Amazon Web Services What do you do when you have regular traffic spike? Say, for once a month, traffic increases 3 fold for 12 hours after your company sent out the monthly news letter? Your current web server barely copes with regular load. Do you go out to buy 2 more dedicated servers just for that 12 hours in a month? That wouldn’t be too economical paying 2 extra servers sitting there idling most of the time, wouldn’t it?

Judd Vinet of ArchLinux (one of my favourite, btw) has recently written an article to solve this very issue, Web clustering with Amazon EC2, where extra servers are hired from Amazon EC2 on part-time basis to serve surge in traffic. A semi-automated system has been built to make the task of “summoning new servers” much easier, and has been discussed in the article.

It’s quite a detailed write up with a lot of good information. Basically it is what Judd is trying to achieve.

  • 2 existing web server cluster using LVS. Use Pound for web balancer.
  • Start EC2 instances, and upon start up each instance will phone home to register itself.
  • Master server (where Pound is) will add new EC2 instances, and grant database permission to allow connection from EC2.

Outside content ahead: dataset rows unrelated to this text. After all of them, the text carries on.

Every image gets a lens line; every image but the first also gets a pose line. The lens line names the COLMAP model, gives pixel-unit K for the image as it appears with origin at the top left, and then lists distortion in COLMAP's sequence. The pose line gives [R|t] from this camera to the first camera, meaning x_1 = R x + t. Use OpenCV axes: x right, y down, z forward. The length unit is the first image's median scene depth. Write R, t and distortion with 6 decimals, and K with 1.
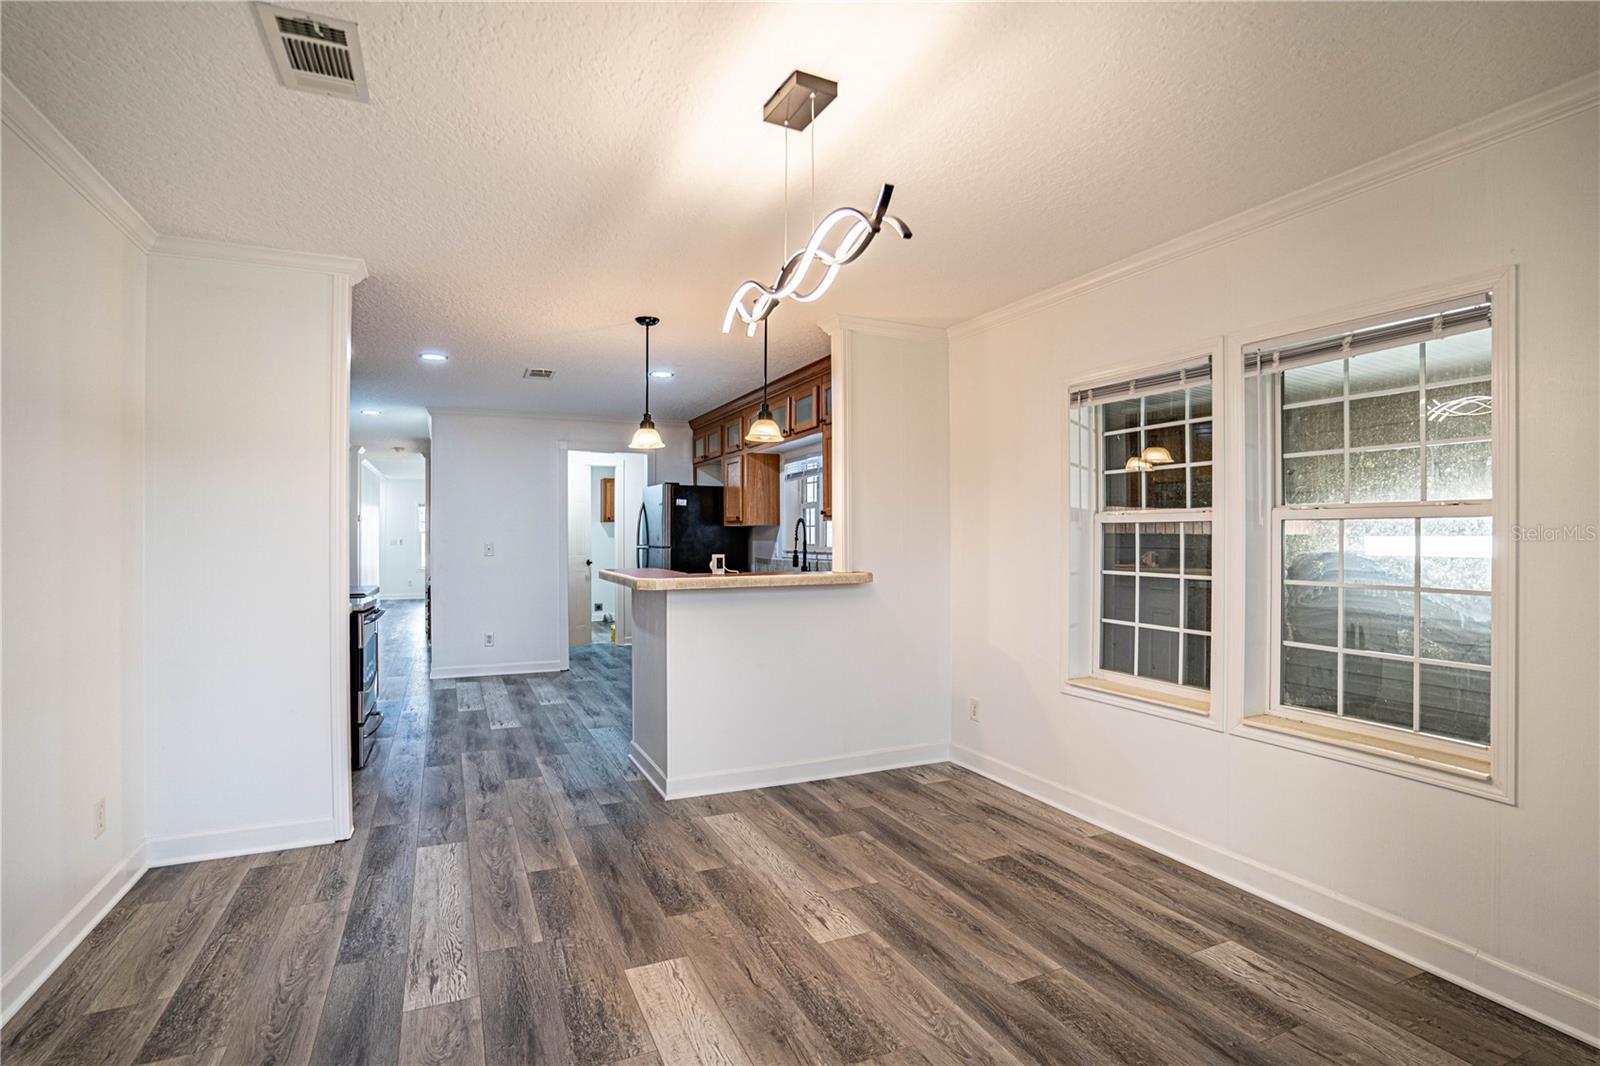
lens RADIAL K [[804.0, 0, 800.0], [0, 804.0, 533.0], [0, 0, 1]] dist [-0.001941, 0.042711]
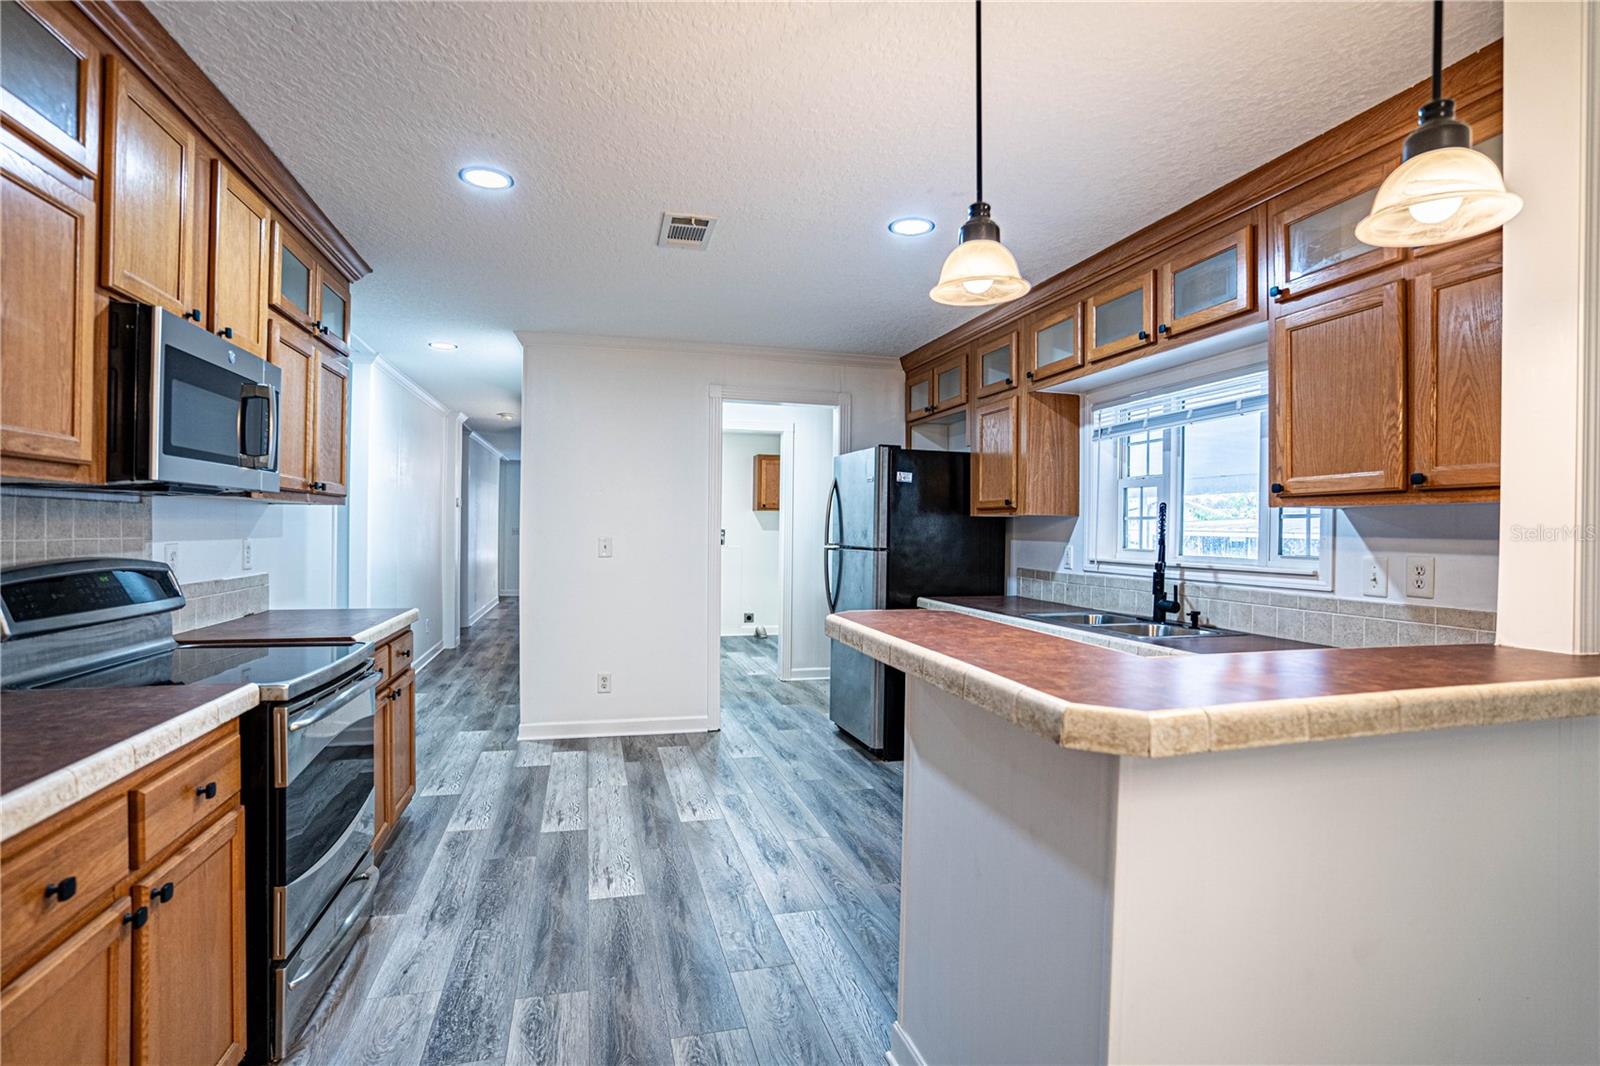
lens RADIAL K [[779.7, 0, 847.8], [0, 779.7, 532.0], [0, 0, 1]] dist [0.012578, -0.000066]
pose [[0.995480, 0.014081, -0.093919, -0.141696], [-0.013319, 0.999873, 0.008735, -0.000477], [0.094030, -0.007444, 0.995542, 0.421588]]
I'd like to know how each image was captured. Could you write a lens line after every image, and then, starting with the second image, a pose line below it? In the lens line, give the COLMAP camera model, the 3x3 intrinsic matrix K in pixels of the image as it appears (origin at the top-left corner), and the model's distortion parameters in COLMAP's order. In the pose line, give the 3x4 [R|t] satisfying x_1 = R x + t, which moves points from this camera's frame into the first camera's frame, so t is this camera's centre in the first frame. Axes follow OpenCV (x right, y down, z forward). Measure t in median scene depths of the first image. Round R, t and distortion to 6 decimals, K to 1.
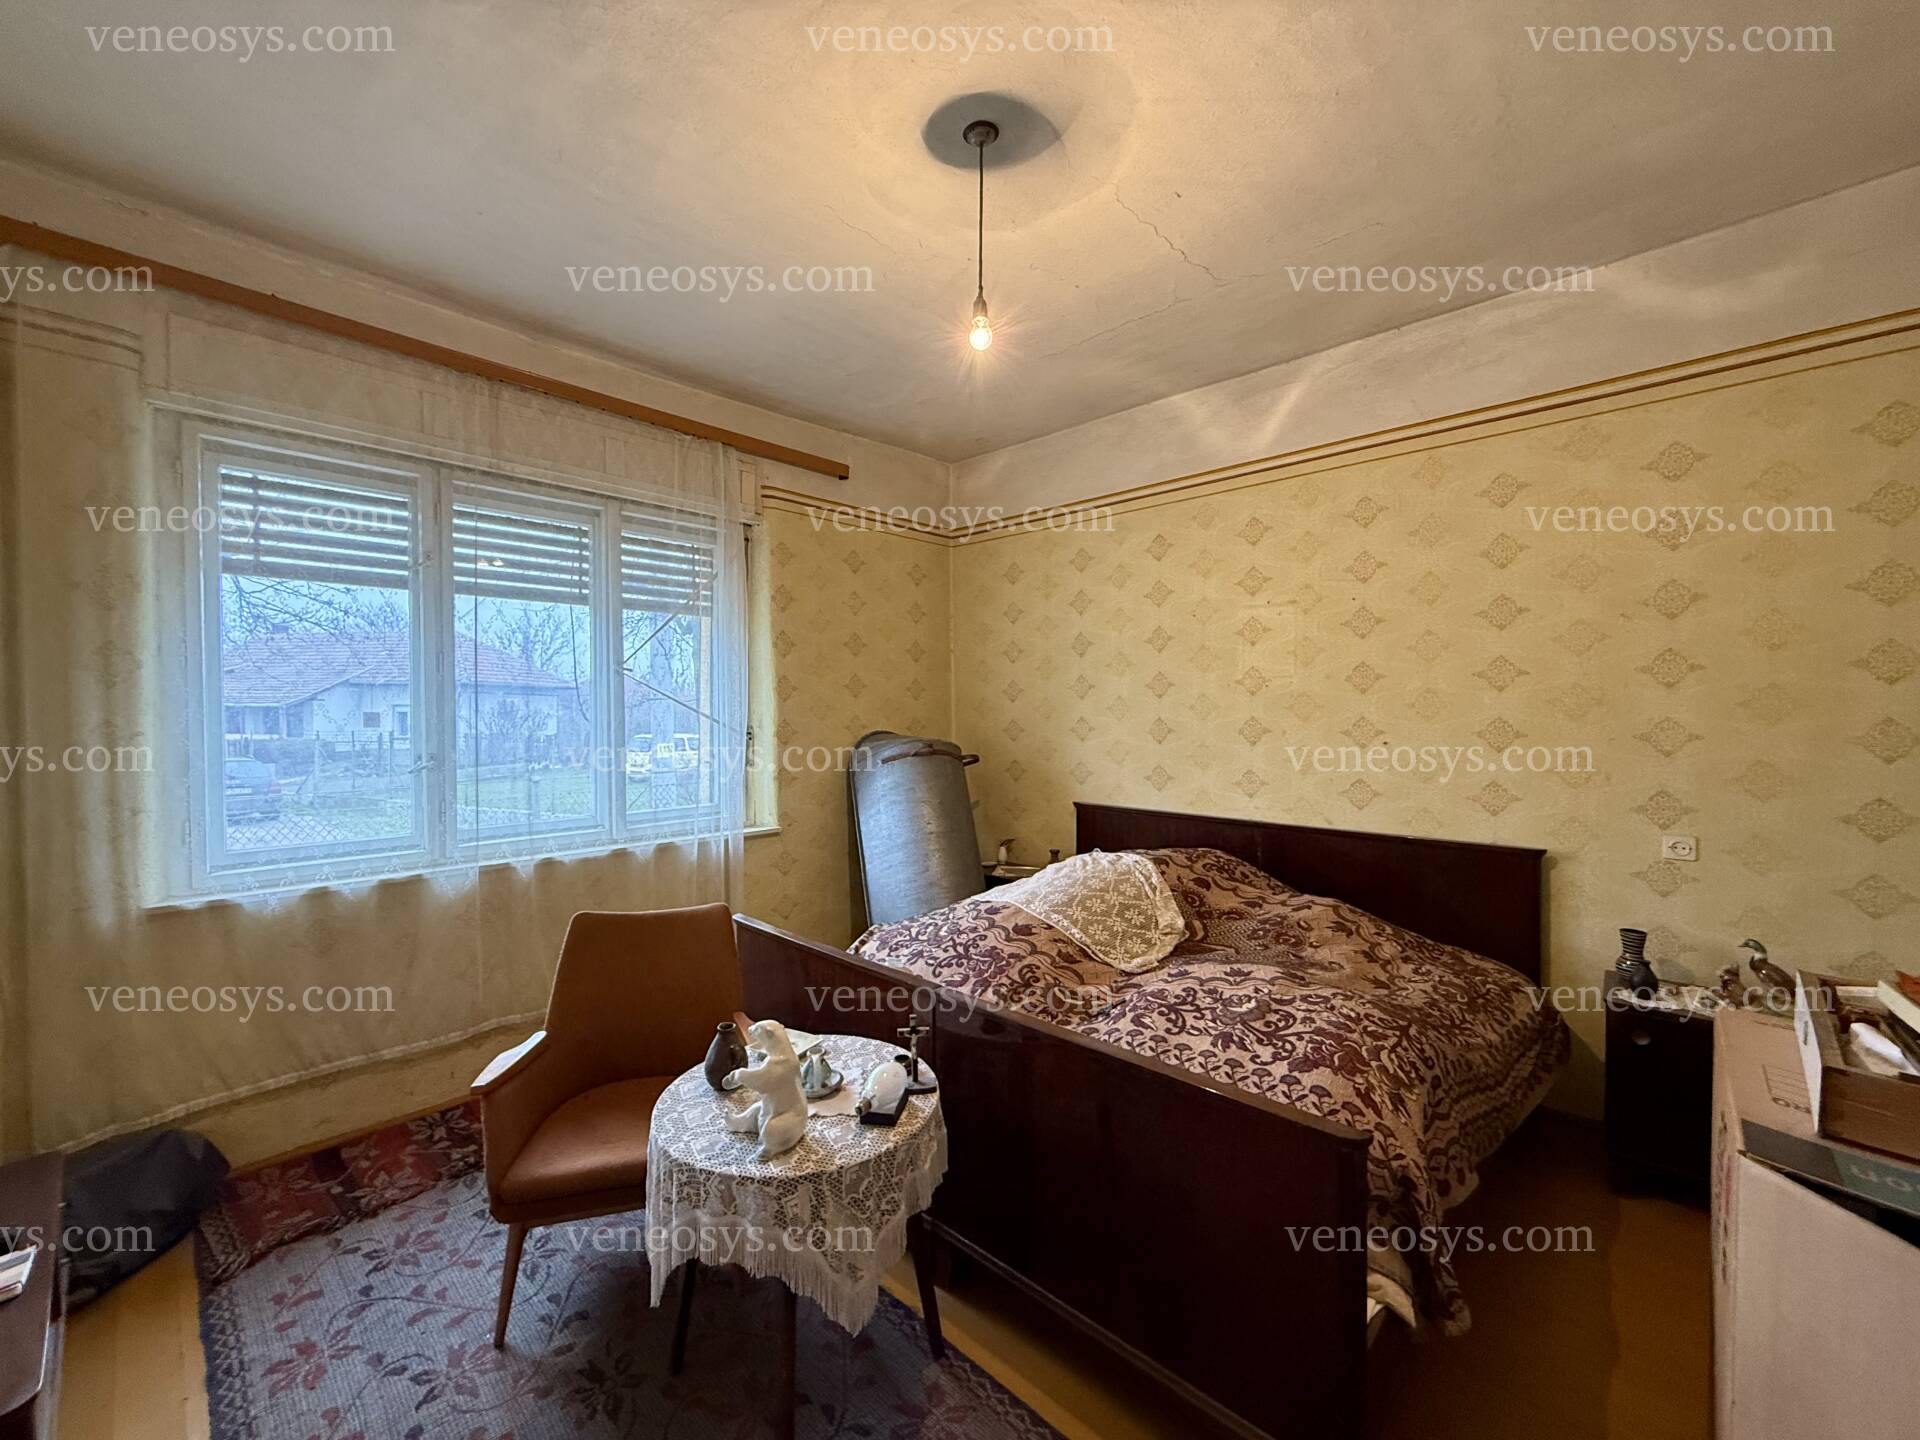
lens RADIAL K [[764.6, 0, 960.0], [0, 764.6, 720.0], [0, 0, 1]] dist [-0.000558, -0.000014]
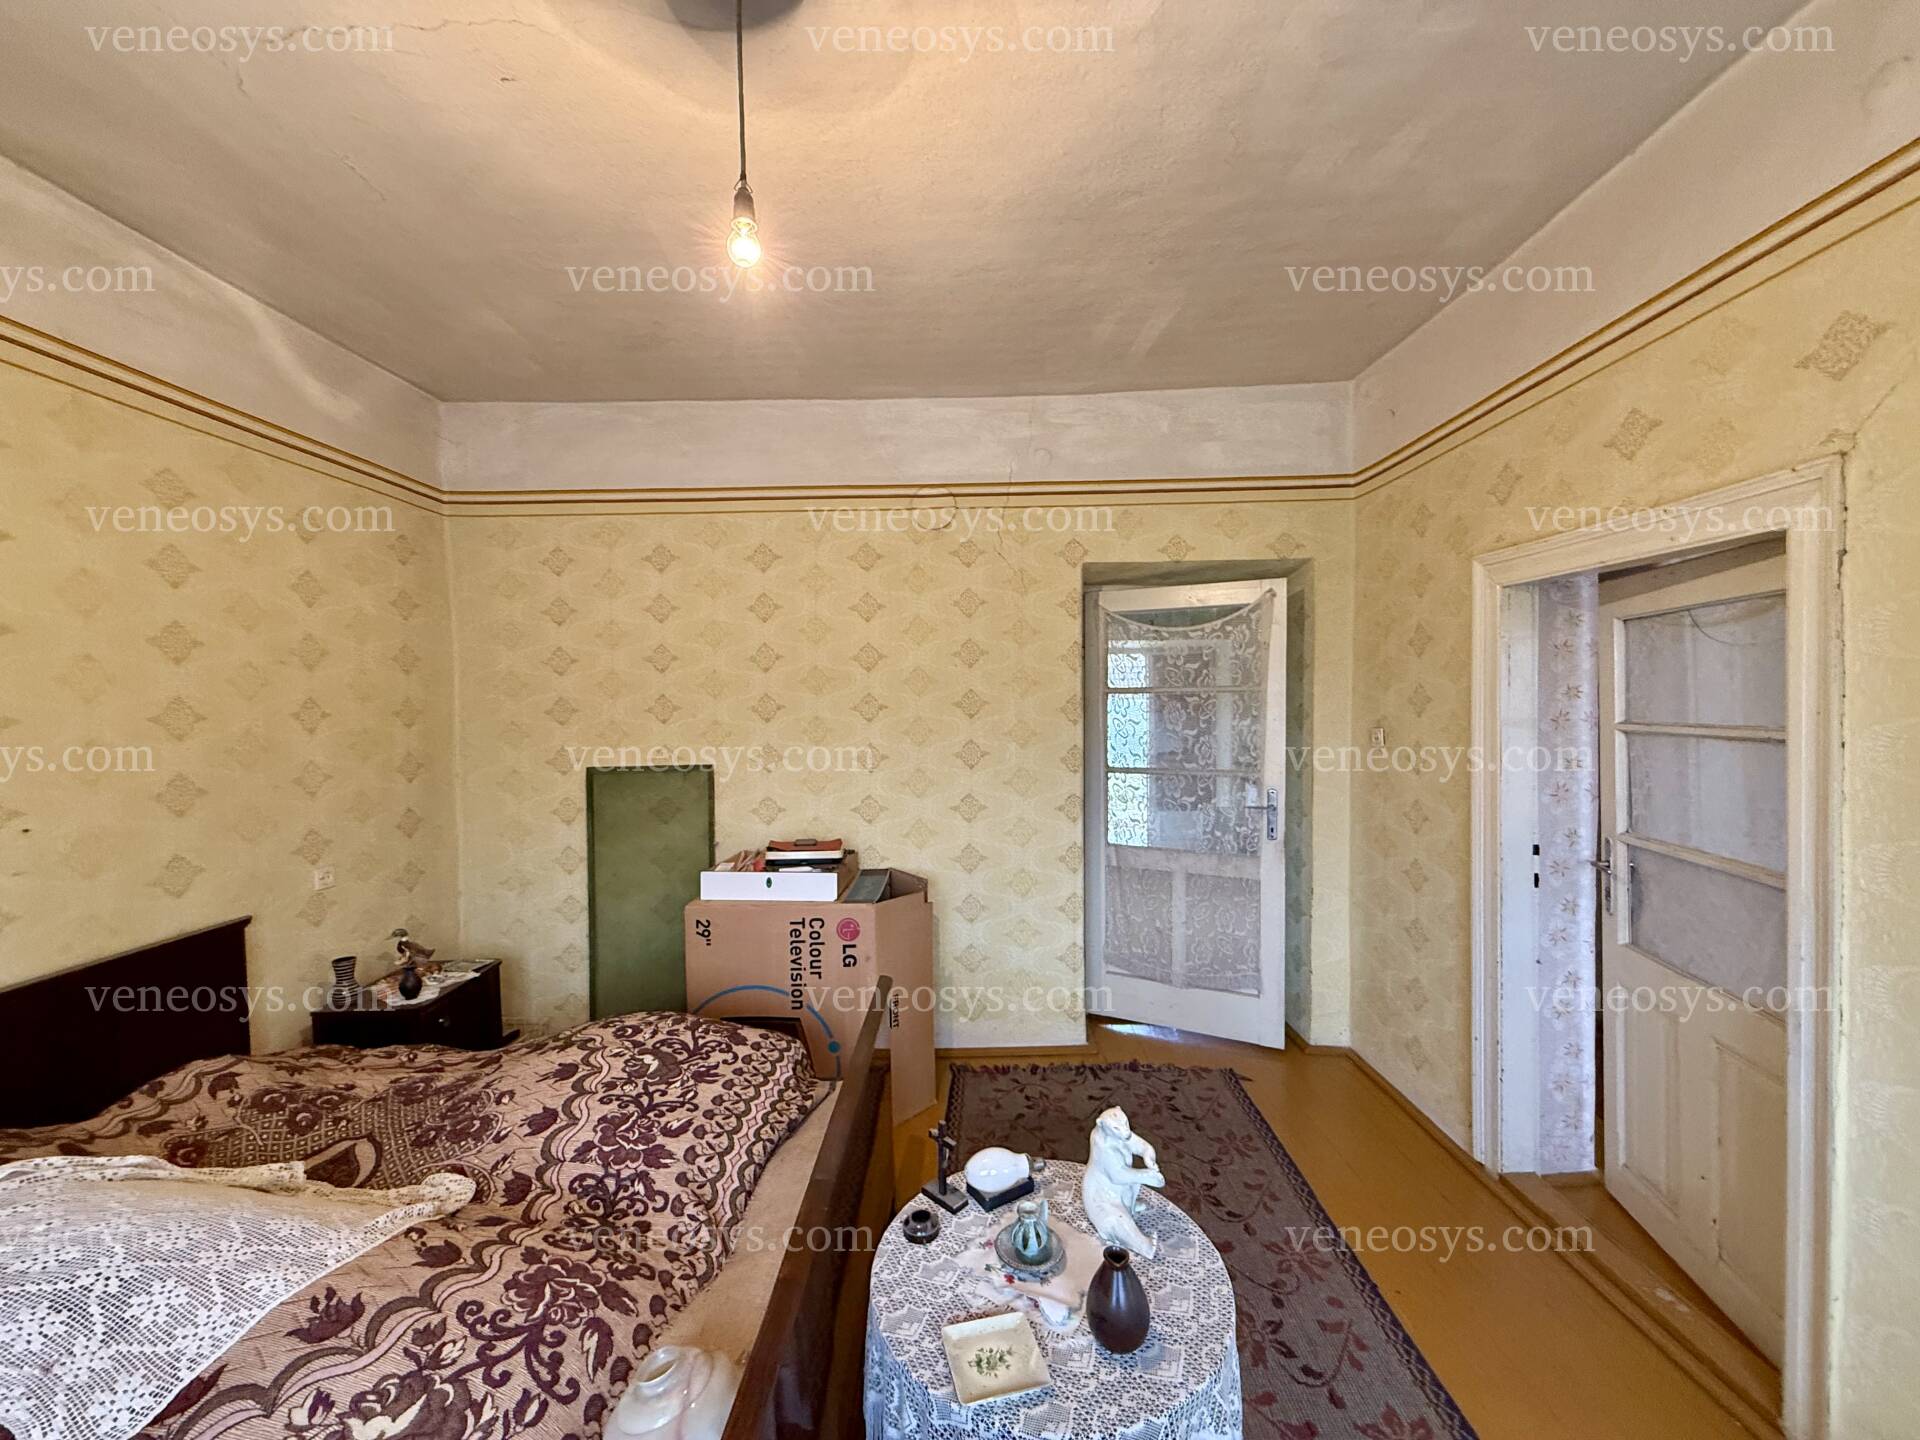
lens RADIAL K [[764.6, 0, 960.0], [0, 764.6, 720.0], [0, 0, 1]] dist [-0.000558, -0.000014]
pose [[-0.674762, -0.003170, 0.738029, -0.611710], [0.031586, 0.998950, 0.033170, -0.084856], [-0.737359, 0.045693, -0.673953, 1.320434]]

Seems to be quite a solid approach to scale up your web site instantly. Fire up a few EC2 instances before expected traffic surge, and shot them down after the storm — you are only paying for the time and bandwidth you have used!

At the end of the article Judd mentioned that a fully-automated system will be their next step, so they don’t need to manually activate/deactivate EC2 instances — they should just start/stop whenever the traffic builds up/slows down. Nice for unexpected traffic like Slashdotting or Digging.

Who said the dedicated server vendors shouldn’t be worried?

However, a few problems are also encountered during this exercise — web traffic load balancing and database access. Pound has been used in the example but I think other “web fronts” like Nginx should have no problem either. I have never used Pound but from the example given, a 2 second delay is needed to cleanly stop the old process before new one can be started. I guess it would be unnecessary if Nginx or Lighttpd is used, where you can gracefully reload the server without causing any delay.

However the biggest problem I have with the proxy approach is — which is actually an issue with EC2 itself — that you are effectively paying double the data transfer. You are paying Amazon for data transfer coming in or going out from EC2 at $0.20/Gb. At the same time you are paying whoever is hosting your reverse-proxy servers for traffic going out to your customers. Problem wouldn’t exist if you can run your reverse proxy right inside EC2, as traffic between EC2 instances are free. Except it is not trivial. Not until persistency and static IP are implemented anyway.

Database access over public Internet is also not something trivial to get it right. For a busy website, even 20ms latency between the web server and DB server can cause quite a noticeable degrading in performance. A locally replicated DB will definitely be much better. But somehow “part-time” “on-demand” “MySQL replication” all sounds oxymoron to me.

Conclusion? I guess that’s why EC2 is still in beta, and is still pretty much “developers only”. But no doubt it is full of potential.